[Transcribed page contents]

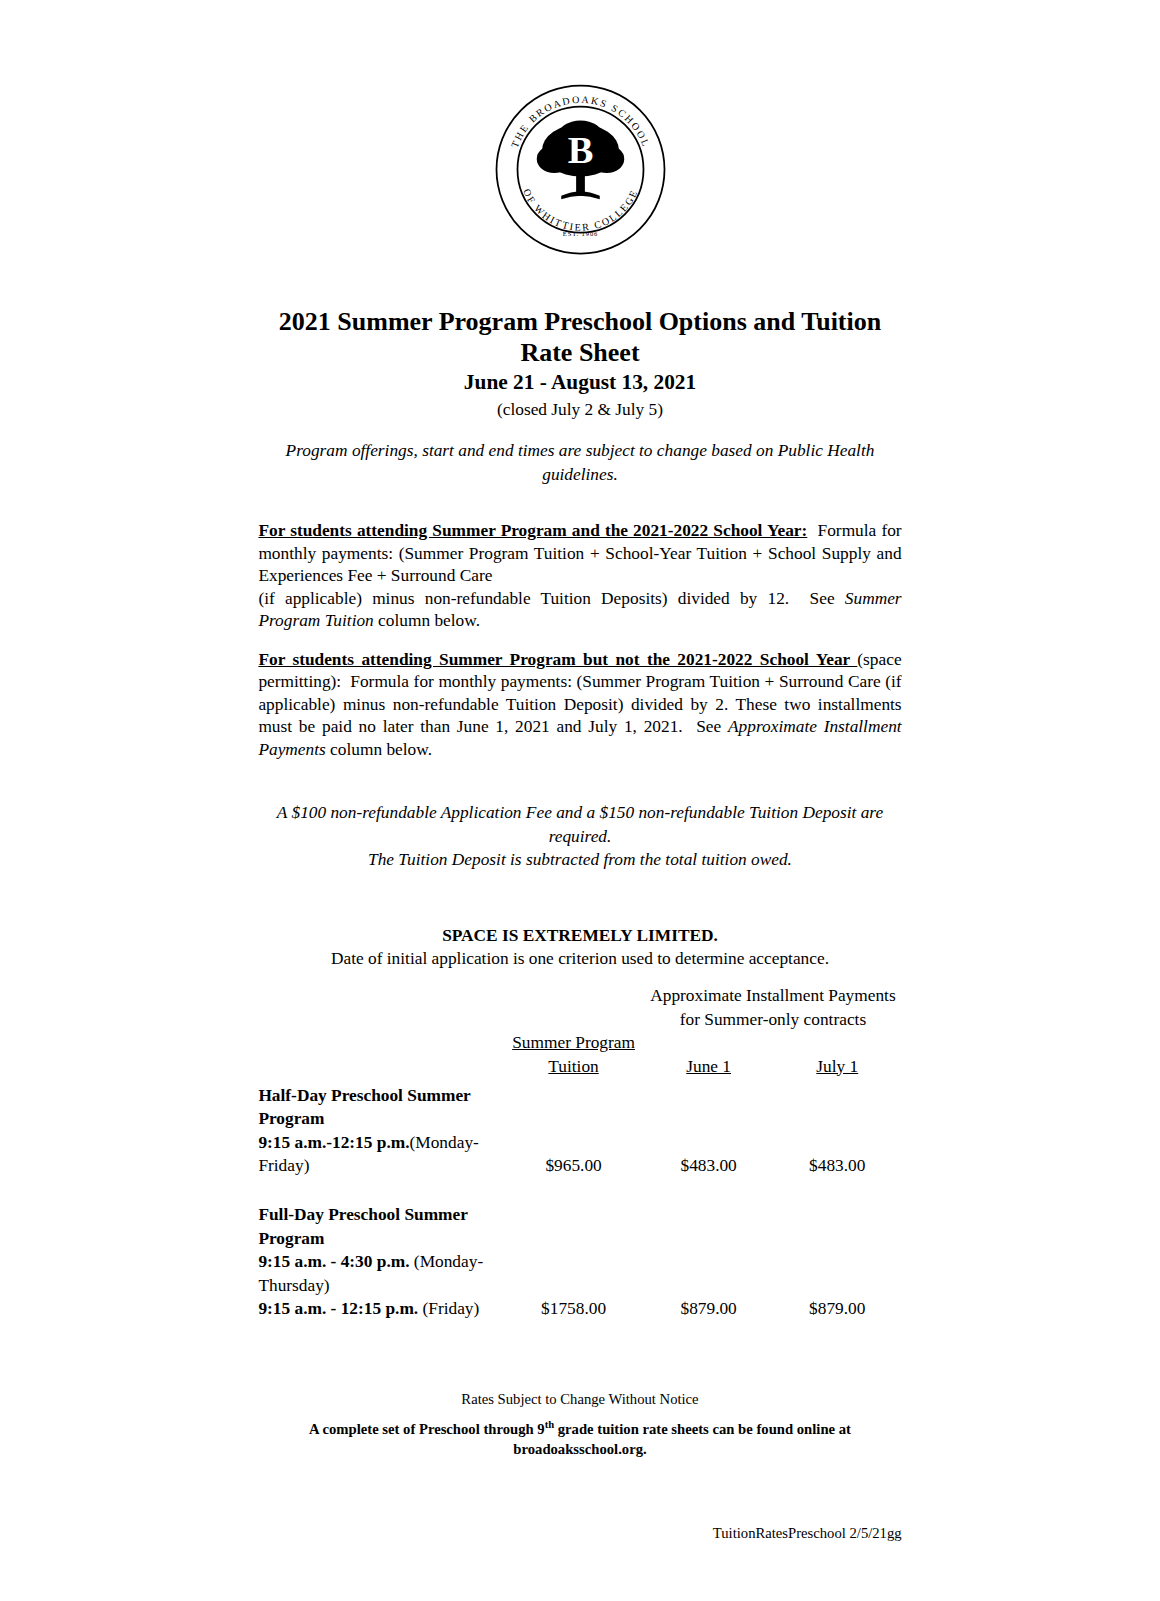THE BROADOAKS SCHOOL OF WHITTIER COLLEGE EST. 1906 B
2021 Summer Program Preschool Options and Tuition Rate Sheet
June 21 - August 13, 2021
(closed July 2 & July 5)
Program offerings, start and end times are subject to change based on Public Health guidelines.
For students attending Summer Program and the 2021-2022 School Year: Formula for monthly payments: (Summer Program Tuition + School-Year Tuition + School Supply and Experiences Fee + Surround Care
(if applicable) minus non-refundable Tuition Deposits) divided by 12. See Summer Program Tuition column below.
For students attending Summer Program but not the 2021-2022 School Year (space permitting): Formula for monthly payments: (Summer Program Tuition + Surround Care (if applicable) minus non-refundable Tuition Deposit) divided by 2. These two installments must be paid no later than June 1, 2021 and July 1, 2021. See Approximate Installment Payments column below.
A $100 non-refundable Application Fee and a $150 non-refundable Tuition Deposit are required.
The Tuition Deposit is subtracted from the total tuition owed.
SPACE IS EXTREMELY LIMITED.
Date of initial application is one criterion used to determine acceptance.
| | | Approximate Installment Payments |
| | | for Summer-only contracts |
| | Summer Program Tuition | June 1 | July 1 |
| Half-Day Preschool Summer Program | | | |
| 9:15 a.m.-12:15 p.m. (Monday-Friday) | $965.00 | $483.00 | $483.00 |
| Full-Day Preschool Summer Program | | | |
| 9:15 a.m. - 4:30 p.m. (Monday-Thursday) | | | |
| 9:15 a.m. - 12:15 p.m. (Friday) | $1758.00 | $879.00 | $879.00 |
Rates Subject to Change Without Notice
A complete set of Preschool through 9th grade tuition rate sheets can be found online at broadoaksschool.org.
TuitionRatesPreschool 2/5/21gg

[Task prompt]: Starting at the line that contains "For students attending Summer Program but", print every line through the last one of the records, exactly and with nothing else.

[Solution for this exercise]:
For students attending Summer Program but not the 2021-2022 School Year (space permitting): Formula for monthly payments: (Summer Program Tuition + Surround Care (if applicable) minus non-refundable Tuition Deposit) divided by 2. These two installments must be paid no later than June 1, 2021 and July 1, 2021. See Approximate Installment Payments column below.
A $100 non-refundable Application Fee and a $150 non-refundable Tuition Deposit are required.
The Tuition Deposit is subtracted from the total tuition owed.
SPACE IS EXTREMELY LIMITED.
Date of initial application is one criterion used to determine acceptance.
| | | Approximate Installment Payments |
| | | for Summer-only contracts |
| | Summer Program Tuition | June 1 | July 1 |
| Half-Day Preschool Summer Program | | | |
| 9:15 a.m.-12:15 p.m. (Monday-Friday) | $965.00 | $483.00 | $483.00 |
| Full-Day Preschool Summer Program | | | |
| 9:15 a.m. - 4:30 p.m. (Monday-Thursday) | | | |
| 9:15 a.m. - 12:15 p.m. (Friday) | $1758.00 | $879.00 | $879.00 |
Rates Subject to Change Without Notice
A complete set of Preschool through 9th grade tuition rate sheets can be found online at broadoaksschool.org.
TuitionRatesPreschool 2/5/21gg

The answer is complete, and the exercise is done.